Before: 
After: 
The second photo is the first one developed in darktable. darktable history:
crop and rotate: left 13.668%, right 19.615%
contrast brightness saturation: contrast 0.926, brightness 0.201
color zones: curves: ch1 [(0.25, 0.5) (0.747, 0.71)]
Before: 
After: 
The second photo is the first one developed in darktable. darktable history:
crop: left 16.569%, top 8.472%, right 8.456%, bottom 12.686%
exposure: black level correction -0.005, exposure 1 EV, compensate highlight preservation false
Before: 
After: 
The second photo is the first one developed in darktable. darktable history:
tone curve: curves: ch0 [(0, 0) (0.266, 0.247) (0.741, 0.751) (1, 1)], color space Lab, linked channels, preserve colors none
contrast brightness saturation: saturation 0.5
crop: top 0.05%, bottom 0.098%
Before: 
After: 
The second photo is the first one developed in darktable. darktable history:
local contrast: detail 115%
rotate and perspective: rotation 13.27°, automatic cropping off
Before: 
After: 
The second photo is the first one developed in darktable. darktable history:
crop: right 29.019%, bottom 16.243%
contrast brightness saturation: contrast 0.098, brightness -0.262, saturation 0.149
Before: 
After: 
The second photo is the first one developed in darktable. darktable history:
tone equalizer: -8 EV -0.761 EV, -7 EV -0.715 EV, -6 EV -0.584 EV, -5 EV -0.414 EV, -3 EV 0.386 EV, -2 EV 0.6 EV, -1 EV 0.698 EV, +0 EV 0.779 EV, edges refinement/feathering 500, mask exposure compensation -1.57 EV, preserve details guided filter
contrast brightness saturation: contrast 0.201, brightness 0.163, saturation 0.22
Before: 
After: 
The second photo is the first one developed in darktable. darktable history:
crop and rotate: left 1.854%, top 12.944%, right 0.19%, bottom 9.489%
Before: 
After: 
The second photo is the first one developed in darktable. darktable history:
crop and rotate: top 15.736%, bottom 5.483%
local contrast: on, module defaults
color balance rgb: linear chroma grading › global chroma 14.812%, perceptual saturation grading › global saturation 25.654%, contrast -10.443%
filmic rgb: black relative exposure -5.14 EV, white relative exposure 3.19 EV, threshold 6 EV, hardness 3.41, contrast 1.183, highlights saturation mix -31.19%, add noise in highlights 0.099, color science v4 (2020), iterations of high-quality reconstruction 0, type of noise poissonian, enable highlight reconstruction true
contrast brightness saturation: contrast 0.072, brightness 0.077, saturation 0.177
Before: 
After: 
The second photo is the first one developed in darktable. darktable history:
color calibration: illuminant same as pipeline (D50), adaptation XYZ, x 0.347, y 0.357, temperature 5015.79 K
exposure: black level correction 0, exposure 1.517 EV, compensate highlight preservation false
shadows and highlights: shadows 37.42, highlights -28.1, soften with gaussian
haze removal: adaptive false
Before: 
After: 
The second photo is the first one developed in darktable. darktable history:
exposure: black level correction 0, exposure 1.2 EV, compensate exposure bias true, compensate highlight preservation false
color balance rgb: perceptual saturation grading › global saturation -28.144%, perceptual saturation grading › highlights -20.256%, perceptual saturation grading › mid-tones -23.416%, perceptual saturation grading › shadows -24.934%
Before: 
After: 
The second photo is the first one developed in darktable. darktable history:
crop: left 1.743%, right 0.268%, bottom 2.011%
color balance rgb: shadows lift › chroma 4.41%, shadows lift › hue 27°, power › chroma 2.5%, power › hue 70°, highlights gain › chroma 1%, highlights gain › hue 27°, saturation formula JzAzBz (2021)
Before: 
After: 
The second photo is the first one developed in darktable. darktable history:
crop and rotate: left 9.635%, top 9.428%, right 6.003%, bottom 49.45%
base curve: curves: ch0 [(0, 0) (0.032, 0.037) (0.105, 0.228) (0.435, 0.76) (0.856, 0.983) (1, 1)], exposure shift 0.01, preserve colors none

═══

Copy out the items from the first line through the line containing "exposure: black level correction -0.005, exposure", word for word.

→ **Exercise output**
Before: 
After: 
The second photo is the first one developed in darktable. darktable history:
crop and rotate: left 13.668%, right 19.615%
contrast brightness saturation: contrast 0.926, brightness 0.201
color zones: curves: ch1 [(0.25, 0.5) (0.747, 0.71)]
Before: 
After: 
The second photo is the first one developed in darktable. darktable history:
crop: left 16.569%, top 8.472%, right 8.456%, bottom 12.686%
exposure: black level correction -0.005, exposure 1 EV, compensate highlight preservation false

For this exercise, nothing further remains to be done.